### What to work on
Keep every line in which "This" occurs and drop the rest of the data.

### Exercise data
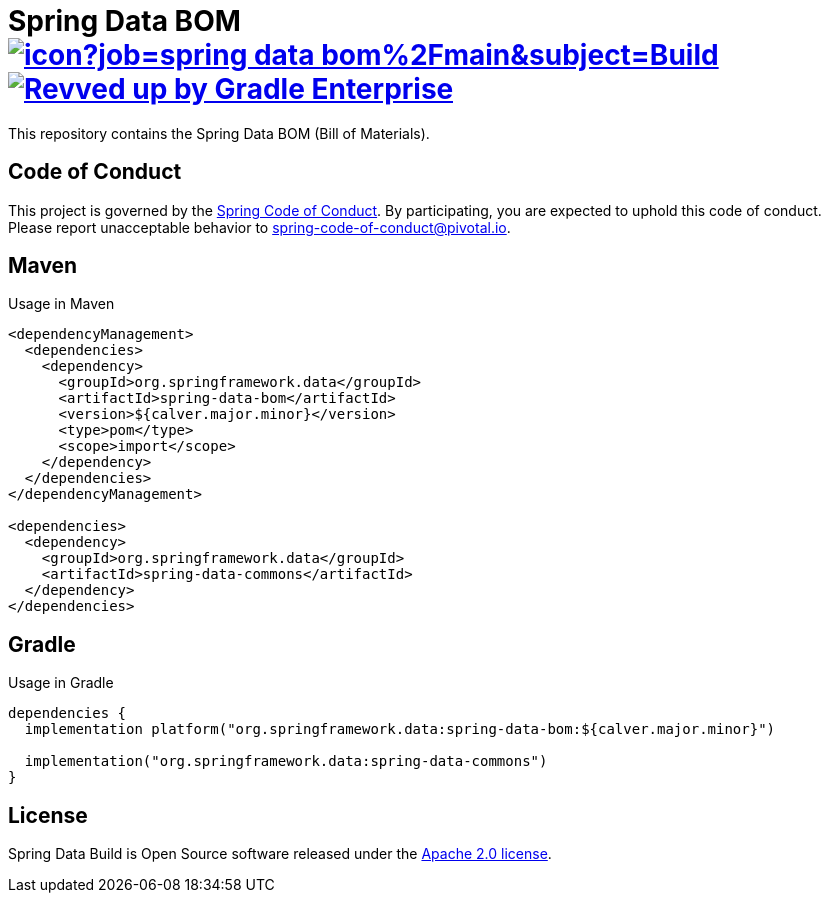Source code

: = Spring Data BOM image:https://jenkins.spring.io/buildStatus/icon?job=spring-data-bom%2Fmain&subject=Build[link=https://jenkins.spring.io/view/SpringData/job/spring-data-bom/] image:https://img.shields.io/badge/Revved%20up%20by-Gradle%20Enterprise-06A0CE?logo=Gradle&labelColor=02303A["Revved up by Gradle Enterprise", link="https://ge.spring.io/scans?search.rootProjectNames=Spring Data Release Train - BOM Infrastructure"]

This repository contains the Spring Data BOM (Bill of Materials).

== Code of Conduct

This project is governed by the link:CODE_OF_CONDUCT.adoc[Spring Code of Conduct]. By participating, you are expected to uphold this code of conduct. Please report unacceptable behavior to spring-code-of-conduct@pivotal.io.

== Maven

Usage in Maven

```xml
<dependencyManagement>
  <dependencies>
    <dependency>
      <groupId>org.springframework.data</groupId>
      <artifactId>spring-data-bom</artifactId>
      <version>${calver.major.minor}</version>
      <type>pom</type>
      <scope>import</scope>
    </dependency>
  </dependencies>
</dependencyManagement>

<dependencies>
  <dependency>
    <groupId>org.springframework.data</groupId>
    <artifactId>spring-data-commons</artifactId>
  </dependency>
</dependencies>
```

== Gradle

Usage in Gradle

```groovy
dependencies {
  implementation platform("org.springframework.data:spring-data-bom:${calver.major.minor}")

  implementation("org.springframework.data:spring-data-commons")
}
```

== License

Spring Data Build is Open Source software released under the https://www.apache.org/licenses/LICENSE-2.0.html[Apache 2.0 license].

### Response box
This repository contains the Spring Data BOM (Bill of Materials).
This project is governed by the link:CODE_OF_CONDUCT.adoc[Spring Code of Conduct]. By participating, you are expected to uphold this code of conduct. Please report unacceptable behavior to spring-code-of-conduct@pivotal.io.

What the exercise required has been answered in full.